According to the Biophysical Society, a team of researchers from Soroka University Medical Center and Ben Gurion University of the Negev in Israel, found that a peptide molecule, called humanin, is able to stop cellular death.
Traumatic brain injuries, heart attacks and strokes all have common pathologies that result in a similar outcome of cell death and injury due to hypoxia (lack of oxygen). In these particular conditions, lack of blood supply to the injured tissues triggers a signaling pathway that causes an end in energy production (ATP). Cells without ATP eventually die. This process of forced cell death is called necrosis.
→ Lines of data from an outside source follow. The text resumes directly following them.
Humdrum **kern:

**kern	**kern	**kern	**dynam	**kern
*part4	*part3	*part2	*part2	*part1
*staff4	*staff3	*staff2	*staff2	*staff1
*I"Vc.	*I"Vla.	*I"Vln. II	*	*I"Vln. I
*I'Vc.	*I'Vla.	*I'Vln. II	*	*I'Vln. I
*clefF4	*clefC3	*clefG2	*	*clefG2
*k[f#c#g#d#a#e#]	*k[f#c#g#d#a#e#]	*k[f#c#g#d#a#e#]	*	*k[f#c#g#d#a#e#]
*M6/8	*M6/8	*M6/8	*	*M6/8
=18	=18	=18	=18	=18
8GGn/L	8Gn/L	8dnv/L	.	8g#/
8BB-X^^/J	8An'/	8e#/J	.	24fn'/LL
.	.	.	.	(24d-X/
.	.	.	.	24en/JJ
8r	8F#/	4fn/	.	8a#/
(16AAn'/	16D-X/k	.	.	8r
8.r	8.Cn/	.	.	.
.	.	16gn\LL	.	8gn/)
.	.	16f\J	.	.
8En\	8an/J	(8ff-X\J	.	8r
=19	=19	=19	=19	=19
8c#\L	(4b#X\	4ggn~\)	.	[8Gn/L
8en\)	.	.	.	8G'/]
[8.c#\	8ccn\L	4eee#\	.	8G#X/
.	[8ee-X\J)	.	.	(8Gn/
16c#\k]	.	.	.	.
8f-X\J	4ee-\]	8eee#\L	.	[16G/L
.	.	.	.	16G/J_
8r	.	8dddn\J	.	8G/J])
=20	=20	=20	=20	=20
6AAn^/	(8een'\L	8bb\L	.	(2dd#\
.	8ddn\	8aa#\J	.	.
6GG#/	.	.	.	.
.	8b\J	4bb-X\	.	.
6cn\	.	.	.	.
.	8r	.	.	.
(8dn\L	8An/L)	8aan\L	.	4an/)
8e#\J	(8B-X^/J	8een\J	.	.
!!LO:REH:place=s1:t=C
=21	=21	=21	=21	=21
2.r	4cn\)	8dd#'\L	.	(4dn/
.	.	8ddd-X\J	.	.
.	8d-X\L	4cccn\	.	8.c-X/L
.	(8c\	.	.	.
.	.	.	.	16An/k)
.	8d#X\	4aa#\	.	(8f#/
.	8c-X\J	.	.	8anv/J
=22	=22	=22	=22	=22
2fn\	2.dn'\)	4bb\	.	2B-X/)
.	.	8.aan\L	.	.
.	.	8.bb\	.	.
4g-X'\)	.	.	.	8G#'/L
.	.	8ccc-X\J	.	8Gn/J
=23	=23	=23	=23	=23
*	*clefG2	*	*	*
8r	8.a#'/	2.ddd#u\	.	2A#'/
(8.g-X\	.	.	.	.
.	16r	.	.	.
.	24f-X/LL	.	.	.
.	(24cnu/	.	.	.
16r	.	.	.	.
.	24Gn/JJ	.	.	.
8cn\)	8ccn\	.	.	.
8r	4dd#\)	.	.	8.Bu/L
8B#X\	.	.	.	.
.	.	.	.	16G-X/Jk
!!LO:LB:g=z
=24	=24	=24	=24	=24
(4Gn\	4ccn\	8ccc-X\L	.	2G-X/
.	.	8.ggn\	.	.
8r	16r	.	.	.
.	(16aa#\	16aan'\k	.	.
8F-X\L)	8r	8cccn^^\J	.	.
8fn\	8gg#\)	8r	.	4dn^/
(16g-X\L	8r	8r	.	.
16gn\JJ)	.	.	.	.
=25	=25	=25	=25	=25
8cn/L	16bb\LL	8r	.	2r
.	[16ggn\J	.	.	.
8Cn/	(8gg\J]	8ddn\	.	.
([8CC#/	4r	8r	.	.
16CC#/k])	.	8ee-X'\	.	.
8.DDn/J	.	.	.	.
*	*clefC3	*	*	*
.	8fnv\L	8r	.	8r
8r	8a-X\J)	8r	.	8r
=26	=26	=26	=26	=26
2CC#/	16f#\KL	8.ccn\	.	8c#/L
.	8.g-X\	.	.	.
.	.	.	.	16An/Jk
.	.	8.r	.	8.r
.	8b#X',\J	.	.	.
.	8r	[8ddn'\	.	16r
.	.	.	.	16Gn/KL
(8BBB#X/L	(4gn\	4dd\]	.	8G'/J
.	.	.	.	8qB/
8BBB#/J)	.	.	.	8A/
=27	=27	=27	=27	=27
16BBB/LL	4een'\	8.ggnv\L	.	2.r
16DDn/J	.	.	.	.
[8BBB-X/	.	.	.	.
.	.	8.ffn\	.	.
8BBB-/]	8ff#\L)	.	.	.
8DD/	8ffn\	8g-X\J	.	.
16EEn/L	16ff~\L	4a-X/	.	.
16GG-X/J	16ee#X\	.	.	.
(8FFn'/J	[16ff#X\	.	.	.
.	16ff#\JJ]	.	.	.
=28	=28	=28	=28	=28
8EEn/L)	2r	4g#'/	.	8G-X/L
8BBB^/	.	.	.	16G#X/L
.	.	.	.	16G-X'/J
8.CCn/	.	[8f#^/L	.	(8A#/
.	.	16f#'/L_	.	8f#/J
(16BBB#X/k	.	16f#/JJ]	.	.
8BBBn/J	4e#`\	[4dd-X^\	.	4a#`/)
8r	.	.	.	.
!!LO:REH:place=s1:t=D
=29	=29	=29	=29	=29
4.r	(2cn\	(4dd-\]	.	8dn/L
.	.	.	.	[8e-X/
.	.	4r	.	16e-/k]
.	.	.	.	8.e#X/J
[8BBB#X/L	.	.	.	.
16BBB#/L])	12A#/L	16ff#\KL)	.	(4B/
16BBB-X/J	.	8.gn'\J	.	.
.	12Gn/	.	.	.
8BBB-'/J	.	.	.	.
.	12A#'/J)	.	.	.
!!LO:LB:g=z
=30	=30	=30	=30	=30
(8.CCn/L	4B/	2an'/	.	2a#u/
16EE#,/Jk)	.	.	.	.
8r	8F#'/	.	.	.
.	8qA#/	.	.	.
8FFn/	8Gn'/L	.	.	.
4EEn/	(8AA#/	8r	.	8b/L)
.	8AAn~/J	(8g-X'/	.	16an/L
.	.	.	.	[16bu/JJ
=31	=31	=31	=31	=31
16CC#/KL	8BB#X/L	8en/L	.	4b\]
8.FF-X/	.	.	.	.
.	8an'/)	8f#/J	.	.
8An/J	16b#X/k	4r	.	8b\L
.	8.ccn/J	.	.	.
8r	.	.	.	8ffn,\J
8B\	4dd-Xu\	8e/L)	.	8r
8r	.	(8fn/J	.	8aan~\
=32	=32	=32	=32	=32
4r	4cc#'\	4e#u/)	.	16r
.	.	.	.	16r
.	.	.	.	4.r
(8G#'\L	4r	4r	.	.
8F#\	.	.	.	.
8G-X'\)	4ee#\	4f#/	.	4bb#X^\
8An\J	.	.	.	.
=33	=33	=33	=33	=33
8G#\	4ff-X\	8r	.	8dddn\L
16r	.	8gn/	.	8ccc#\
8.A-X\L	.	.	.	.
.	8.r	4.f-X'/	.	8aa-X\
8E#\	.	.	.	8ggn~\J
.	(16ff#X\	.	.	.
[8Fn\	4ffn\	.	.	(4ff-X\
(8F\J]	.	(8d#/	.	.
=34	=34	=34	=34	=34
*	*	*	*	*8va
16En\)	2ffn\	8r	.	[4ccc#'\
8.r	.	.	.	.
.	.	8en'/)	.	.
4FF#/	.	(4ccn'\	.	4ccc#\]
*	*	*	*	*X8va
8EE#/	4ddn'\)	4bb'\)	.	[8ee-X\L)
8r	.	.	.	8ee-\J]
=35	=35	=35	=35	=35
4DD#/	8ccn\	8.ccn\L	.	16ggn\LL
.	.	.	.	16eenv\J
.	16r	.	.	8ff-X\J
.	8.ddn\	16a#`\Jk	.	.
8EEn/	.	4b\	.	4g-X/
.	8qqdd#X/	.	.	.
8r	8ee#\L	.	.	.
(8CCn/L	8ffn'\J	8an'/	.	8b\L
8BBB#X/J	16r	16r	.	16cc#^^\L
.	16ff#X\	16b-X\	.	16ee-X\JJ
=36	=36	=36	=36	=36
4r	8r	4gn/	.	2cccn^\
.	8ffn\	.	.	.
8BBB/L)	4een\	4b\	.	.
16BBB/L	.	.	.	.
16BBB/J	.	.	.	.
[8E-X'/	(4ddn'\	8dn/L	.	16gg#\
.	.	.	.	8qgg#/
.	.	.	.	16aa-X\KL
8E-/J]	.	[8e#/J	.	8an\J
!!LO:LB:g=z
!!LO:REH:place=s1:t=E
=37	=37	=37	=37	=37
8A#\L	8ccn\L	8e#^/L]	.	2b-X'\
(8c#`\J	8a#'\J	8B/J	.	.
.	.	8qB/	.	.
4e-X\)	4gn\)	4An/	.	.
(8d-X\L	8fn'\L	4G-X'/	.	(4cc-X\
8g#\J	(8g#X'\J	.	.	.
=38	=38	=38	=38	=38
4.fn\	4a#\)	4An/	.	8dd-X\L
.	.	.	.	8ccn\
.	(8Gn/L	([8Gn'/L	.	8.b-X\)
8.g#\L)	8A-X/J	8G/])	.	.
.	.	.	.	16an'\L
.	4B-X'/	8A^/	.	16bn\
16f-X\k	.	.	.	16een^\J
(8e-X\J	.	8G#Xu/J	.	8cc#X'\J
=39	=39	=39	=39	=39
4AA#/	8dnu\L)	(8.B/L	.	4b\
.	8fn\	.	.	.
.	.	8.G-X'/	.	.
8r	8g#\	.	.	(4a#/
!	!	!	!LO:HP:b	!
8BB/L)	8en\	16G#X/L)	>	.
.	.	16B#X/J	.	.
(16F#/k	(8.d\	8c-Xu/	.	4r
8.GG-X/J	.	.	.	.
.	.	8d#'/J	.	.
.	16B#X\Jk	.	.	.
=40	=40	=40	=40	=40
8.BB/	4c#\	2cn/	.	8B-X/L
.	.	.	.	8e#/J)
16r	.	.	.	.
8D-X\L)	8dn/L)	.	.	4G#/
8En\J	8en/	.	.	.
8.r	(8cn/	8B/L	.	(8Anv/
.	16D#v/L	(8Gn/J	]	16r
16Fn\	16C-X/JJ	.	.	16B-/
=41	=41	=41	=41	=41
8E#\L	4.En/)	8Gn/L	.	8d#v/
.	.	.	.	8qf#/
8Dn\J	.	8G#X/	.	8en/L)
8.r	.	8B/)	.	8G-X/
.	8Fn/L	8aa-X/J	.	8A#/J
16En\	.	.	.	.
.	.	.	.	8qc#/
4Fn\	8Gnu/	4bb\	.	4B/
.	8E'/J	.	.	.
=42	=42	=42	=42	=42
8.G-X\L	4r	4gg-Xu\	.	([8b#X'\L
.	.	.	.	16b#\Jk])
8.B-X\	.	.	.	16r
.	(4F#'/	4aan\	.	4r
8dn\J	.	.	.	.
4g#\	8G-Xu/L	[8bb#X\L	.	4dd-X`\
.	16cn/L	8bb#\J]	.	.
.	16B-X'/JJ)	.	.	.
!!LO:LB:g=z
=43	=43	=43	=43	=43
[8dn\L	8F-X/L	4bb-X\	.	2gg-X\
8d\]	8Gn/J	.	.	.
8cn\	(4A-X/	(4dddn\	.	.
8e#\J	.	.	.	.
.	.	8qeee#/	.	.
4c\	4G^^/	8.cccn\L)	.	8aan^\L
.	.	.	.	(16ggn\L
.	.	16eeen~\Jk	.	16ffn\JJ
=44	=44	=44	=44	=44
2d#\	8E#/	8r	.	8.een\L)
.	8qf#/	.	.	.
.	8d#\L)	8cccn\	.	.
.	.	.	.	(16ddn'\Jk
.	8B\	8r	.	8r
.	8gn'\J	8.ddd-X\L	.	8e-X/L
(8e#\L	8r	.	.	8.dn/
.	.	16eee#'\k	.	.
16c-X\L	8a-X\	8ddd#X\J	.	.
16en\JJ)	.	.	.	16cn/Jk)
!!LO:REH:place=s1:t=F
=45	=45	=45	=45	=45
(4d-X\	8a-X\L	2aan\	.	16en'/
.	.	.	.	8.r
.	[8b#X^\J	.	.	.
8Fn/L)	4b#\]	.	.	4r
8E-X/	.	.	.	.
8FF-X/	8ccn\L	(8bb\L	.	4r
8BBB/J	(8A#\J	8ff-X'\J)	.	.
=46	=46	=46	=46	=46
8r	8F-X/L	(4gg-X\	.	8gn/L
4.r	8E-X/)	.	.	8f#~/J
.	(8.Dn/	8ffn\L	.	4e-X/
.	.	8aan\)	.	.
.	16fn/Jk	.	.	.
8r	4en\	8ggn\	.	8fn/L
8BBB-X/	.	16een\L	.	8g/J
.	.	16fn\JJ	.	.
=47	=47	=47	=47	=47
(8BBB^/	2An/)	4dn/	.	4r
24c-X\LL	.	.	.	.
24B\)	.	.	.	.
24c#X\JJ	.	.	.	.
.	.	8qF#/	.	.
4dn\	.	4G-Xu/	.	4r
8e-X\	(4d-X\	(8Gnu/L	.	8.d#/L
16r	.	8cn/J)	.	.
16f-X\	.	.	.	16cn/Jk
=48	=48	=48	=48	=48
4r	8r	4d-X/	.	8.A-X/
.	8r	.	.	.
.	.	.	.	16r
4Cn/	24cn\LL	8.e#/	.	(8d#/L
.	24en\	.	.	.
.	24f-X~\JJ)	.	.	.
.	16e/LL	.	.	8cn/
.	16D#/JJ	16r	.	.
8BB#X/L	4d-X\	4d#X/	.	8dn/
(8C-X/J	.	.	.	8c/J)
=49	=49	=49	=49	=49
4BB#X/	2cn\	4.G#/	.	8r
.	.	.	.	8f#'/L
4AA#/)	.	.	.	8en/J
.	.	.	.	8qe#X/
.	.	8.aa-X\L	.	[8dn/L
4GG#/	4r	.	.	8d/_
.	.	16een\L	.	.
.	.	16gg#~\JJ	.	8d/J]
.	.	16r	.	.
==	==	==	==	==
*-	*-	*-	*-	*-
Humanin corresponds to a peptide encoded in the mitochondrial genome which has been suggested to have neuroprotective and cytoprotective activities in disease models of Alzheimer’s, Huntington’s and also in models of stroke. Researchers now propose the use of derivatives of humanin to stop necrosis in injured tissues.
“The present findings could provide a new lead compound for the development of drug therapies for necrosis-related diseases such as traumatic brain injury, stroke and myocardial infarction — conditions for which no effective drug-based treatments are currently available [that work by blocking necrosis],” said Dr. Abraham Parola, professor at Ben Gurion University of the Negev in a news release.
“A recent paper published by our group suggested the involvement of cardiolipin [a phospholipid in inner mitochondrial membranes] in the necrotic process,” said Dr. Parola. “During this work we stumbled along humanin and were intrigued by its anti-apoptotic effect, and extended it to anti-necrotic effect.”
Researchers found that humanin derivatives can block necrosis by reversing the decrease in ATP levels. Two humanin analogues – AGA(C8R)-HNG17 and AGA-HNG – were tested by treating neuronal cells before they were exposed to a necrotic agent. The results showed that humanin analogues were effective in blocking necrosis in these cells.
Studies were also conducted in mice with traumatic brain injuries. The HNG17 analogue was given to these animals resulting in a reduction of mice neurological motor impairment.
Researchers suggest that an optimal treatment for necrosis may include a drug delivery system containing the HNG17 analogue. One of the team’s next goals is to focus on a possible combination of humanin with other anti-necrotic agents to increase its therapeutic potential.